Third normal form (3NF)
Database design approach that eliminates redundancy and therefore facilitates insertion of new rows into tables in an OLTP application without introducing excessive data locking problems. Sometimes referred to as normalized.
Quickly can turn into a spider web of tables and sometimes consists of hundreds of tables. Great for transaction operational systems because an update only touches the database in one place, however all the joins across tables make it very confusing and inefficient for query performance to answer business questions.
Atomic data
the most detailed granular data captured by a business process. Atomic data must be made available in the data presentation area to respond to unpredictable ad hoc queries.

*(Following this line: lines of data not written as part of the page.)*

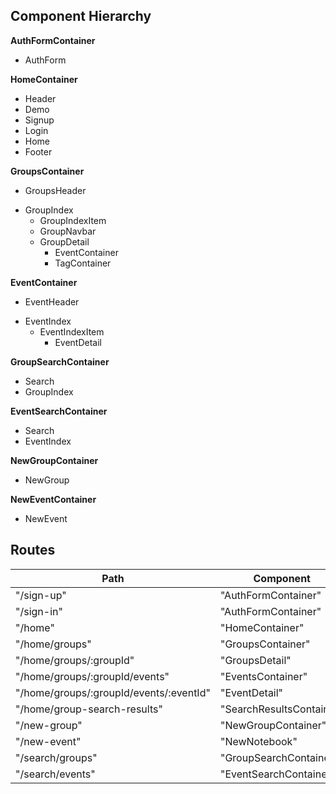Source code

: ## Component Hierarchy


**AuthFormContainer**
 - AuthForm

**HomeContainer**
 - Header
  - Demo
  - Signup
  - Login
 - Home
 - Footer

**GroupsContainer**
 - GroupsHeader
  * GroupIndex
    - GroupIndexItem
     + GroupNavbar
     + GroupDetail
       * EventContainer
       * TagContainer

**EventContainer**
 - EventHeader
  + EventIndex
    - EventIndexItem
      - EventDetail

**GroupSearchContainer**
 - Search
 - GroupIndex

**EventSearchContainer**
 - Search
 - EventIndex

**NewGroupContainer**
 - NewGroup

**NewEventContainer**
 - NewEvent



## Routes

|Path                                       | Component   |
|----------------------                     |-------------|
| "/sign-up"                                | "AuthFormContainer" |
| "/sign-in"                                | "AuthFormContainer" |
| "/home"                                   | "HomeContainer" |
| "/home/groups"                            | "GroupsContainer" |
| "/home/groups/:groupId"                   | "GroupsDetail" |
| "/home/groups/:groupId/events"            | "EventsContainer" |
| "/home/groups/:groupId/events/:eventId"   | "EventDetail" |
| "/home/group-search-results"              | "SearchResultsContainer"
| "/new-group"                              | "NewGroupContainer" |
| "/new-event"                              | "NewNotebook" |
| "/search/groups"                          | "GroupSearchContainer" |
| "/search/events"                          | "EventSearchContainer" |
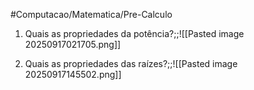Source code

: #Computacao/Matematica/Pre-Calculo

1) Quais as propriedades da potência?;;![[Pasted image 20250917021705.png]]
<!--SR:!2025-09-21,4,270-->
2) Quais as propriedades das raízes?;;![[Pasted image 20250917145502.png]]
<!--SR:!2025-09-21,4,270-->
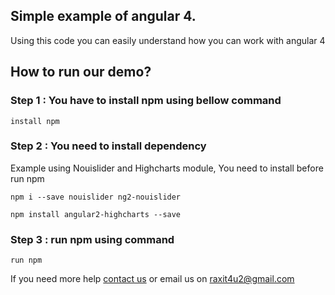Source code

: <h2>Simple example of angular 4.</h2>
<p>Using this code you can easily understand how you can work with angular 4</4>

<h2>How to run our demo?</h2>

<h3>Step 1 : You have to install npm using bellow command</h3> 
<p><code>install npm</code><p>
         
<h3>Step 2 : You need to install dependency</h3>
<p>Example using Nouislider and Highcharts module, You need to install before run npm</p>
<p><code>npm i --save nouislider ng2-nouislider</code></p>
<p><code>npm install angular2-highcharts --save</code></p>

<h3>Step 3 : run npm using command</h3> 
<p><code>run npm</code></p>

<p>If you need more help <a href="http://www.crestinfotech.com/contact-us/" target="_blank">contact us</a> 
or email us on <a href="mailto:raxit4u2@gmail.com">raxit4u2@gmail.com</a></p>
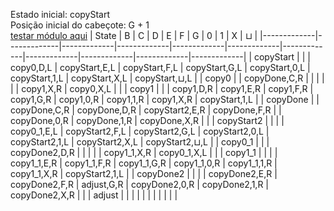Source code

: Estado inicial: copyStart<br>
Posição inicial do cabeçote: G + 1<br>
[testar módulo aqui](https://github.com/SauloSamps/TimeCalculator/blob/main/caso%207/4.txt)
| State       | B           | C           | D           | E           | F           | G           | 0           | 1           | X           | ⊔           |
|-------------|-------------|-------------|-------------|-------------|-------------|-------------|-------------|-------------|-------------|-------------|
| copyStart   |             |             | copy0,D,L   | copyStart,E,L | copyStart,F,L | copyStart,G,L | copyStart,0,L | copyStart,1,L | copyStart,X,L | copyStart,⊔,L |
| copy0       |             | copyDone,C,R |             |             |             |             |             | copy1,X,R   | copy0,X,L   |             |
| copy1       |             |             | copy1,D,R   | copy1,E,R   | copy1,F,R   | copy1,G,R   | copy1,0,R   | copy1,1,R   | copy1,X,R   | copyStart,1,L |
| copyDone    |             | copyDone,C,R | copyDone,D,R | copyStart2,E,R | copyDone,F,R |             | copyDone,0,R | copyDone,1,R | copyDone,X,R |             |
| copyStart2  |             |             |             | copy0_1,E,L | copyStart2,F,L | copyStart2,G,L | copyStart2,0,L | copyStart2,1,L | copyStart2,X,L | copyStart2,⊔,L |
| copy0_1     |             |             | copyDone2,D,R |             |             |             |             | copy1_1,X,R | copy0_1,X,L |             |
| copy1_1     |             |             |             | copy1_1,E,R | copy1_1,F,R | copy1_1,G,R | copy1_1,0,R | copy1_1,1,R | copy1_1,X,R | copyStart2,1,L |
| copyDone2   |             |             |             | copyDone2,E,R | copyDone2,F,R | adjust,G,R  | copyDone2,0,R | copyDone2,1,R | copyDone2,X,R |             |
| adjust      |             |             |             |             |             |             |             |             |             |             |
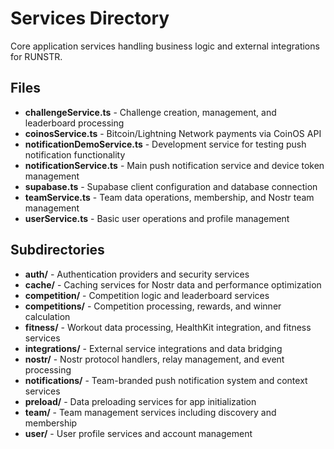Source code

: # Services Directory

Core application services handling business logic and external integrations for RUNSTR.

## Files

- **challengeService.ts** - Challenge creation, management, and leaderboard processing
- **coinosService.ts** - Bitcoin/Lightning Network payments via CoinOS API
- **notificationDemoService.ts** - Development service for testing push notification functionality  
- **notificationService.ts** - Main push notification service and device token management
- **supabase.ts** - Supabase client configuration and database connection
- **teamService.ts** - Team data operations, membership, and Nostr team management
- **userService.ts** - Basic user operations and profile management

## Subdirectories

- **auth/** - Authentication providers and security services
- **cache/** - Caching services for Nostr data and performance optimization
- **competition/** - Competition logic and leaderboard services
- **competitions/** - Competition processing, rewards, and winner calculation
- **fitness/** - Workout data processing, HealthKit integration, and fitness services
- **integrations/** - External service integrations and data bridging
- **nostr/** - Nostr protocol handlers, relay management, and event processing
- **notifications/** - Team-branded push notification system and context services
- **preload/** - Data preloading services for app initialization
- **team/** - Team management services including discovery and membership
- **user/** - User profile services and account management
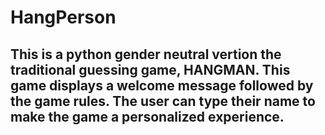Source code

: # HangPerson


## This is a python gender neutral vertion the traditional guessing game, HANGMAN. This game displays a welcome message followed by the game rules. The user can type their name to make the game a personalized experience.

data warehouse bus architecture
The architecture for the data warehouse’s presentation area based on conformed dimensions and facts. Without adherence to the bus architecture, a data mart is a standalone stovepipe application.
Conformed dimensions
Dimensions are conformed when they are either exactly the same (including the keys) or one is a perfect subset of the other. Most important, the row header produced in answer sets from two different conformed dimensions must be able to be matched perfectly.
Conformed facts
Facts from multiple fact tables are conformed when the technical definitions of the facts are equivalent. Conformed facts are allowed to have the same name in separate tables and can be combined and compared mathematically. If facts do not conform, then the different interpretations must be given different names.
Operational System (data)
Optimized to process transactions quickly. Typically do not maintain history, but rather update data to reflect the most current state.
DW/BI Systems
Designed for efficient query performance to answer any sort of business question - how many new orders signed up, compared to last week’s orders, are the operational systems working correctly, etc. Although they need detailed data, they almost never deal with one transaction at a time. Often require that hundreds of thousands of transactions be searched and compressed into an answer set.

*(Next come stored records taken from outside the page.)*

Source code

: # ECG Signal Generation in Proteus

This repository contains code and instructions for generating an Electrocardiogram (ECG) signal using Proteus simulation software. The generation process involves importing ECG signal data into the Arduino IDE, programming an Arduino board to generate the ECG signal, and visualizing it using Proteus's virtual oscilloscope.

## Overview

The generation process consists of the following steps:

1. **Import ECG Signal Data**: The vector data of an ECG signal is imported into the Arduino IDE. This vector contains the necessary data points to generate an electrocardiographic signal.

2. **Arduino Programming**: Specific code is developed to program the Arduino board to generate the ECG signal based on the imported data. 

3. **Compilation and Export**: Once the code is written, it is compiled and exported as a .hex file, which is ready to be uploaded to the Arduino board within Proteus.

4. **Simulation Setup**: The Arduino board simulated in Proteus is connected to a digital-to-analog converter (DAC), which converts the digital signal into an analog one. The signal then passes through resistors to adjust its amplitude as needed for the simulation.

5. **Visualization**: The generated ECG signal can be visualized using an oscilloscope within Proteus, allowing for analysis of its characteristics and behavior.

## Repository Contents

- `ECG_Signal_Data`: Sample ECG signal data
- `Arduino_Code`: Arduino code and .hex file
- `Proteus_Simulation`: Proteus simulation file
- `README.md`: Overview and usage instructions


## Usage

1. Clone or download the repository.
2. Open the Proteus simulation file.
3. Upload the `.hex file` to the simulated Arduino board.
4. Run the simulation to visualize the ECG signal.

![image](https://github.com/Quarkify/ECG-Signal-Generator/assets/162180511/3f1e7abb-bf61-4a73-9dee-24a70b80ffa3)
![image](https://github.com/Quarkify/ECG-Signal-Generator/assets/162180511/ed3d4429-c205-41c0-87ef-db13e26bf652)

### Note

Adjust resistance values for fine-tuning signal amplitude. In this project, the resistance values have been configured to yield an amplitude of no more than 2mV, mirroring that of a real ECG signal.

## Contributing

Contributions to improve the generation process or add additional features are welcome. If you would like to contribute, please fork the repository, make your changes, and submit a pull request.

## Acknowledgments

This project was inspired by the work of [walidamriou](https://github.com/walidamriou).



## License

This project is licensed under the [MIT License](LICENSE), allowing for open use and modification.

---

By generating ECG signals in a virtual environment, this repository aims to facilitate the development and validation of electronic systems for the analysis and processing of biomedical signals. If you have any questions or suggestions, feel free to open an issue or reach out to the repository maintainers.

OLAP Performance vs. Relational Performance
OLAP cubes have traditionally been noted for extreme performance advantages over RDBMSs, but that distinction has become less important with advances in computer hardware, such as appliances and in-memory databases, and RDBMS software, such as columnar databases.
OLAP Structures vs. Relational Structures
OLAP cube data structures are more variable across different vendors than relational DBMSs, thus the final deployment details often depend on which OLAP vendor is chose. It is typically more difficult to port BIT applications between different OLAP tools than to port BI applications across different relational databases.
Two Key Components of a Star Schema
Fact tables for measurements and dimension tables for descriptive context.
Fact tables with a single level of detail
The idea that a measurement event in the physical world has a one-to-one relationship to a single row in the corresponding fact table is a bedrock principle for dimensional modeling. Everything else builds from this foundations.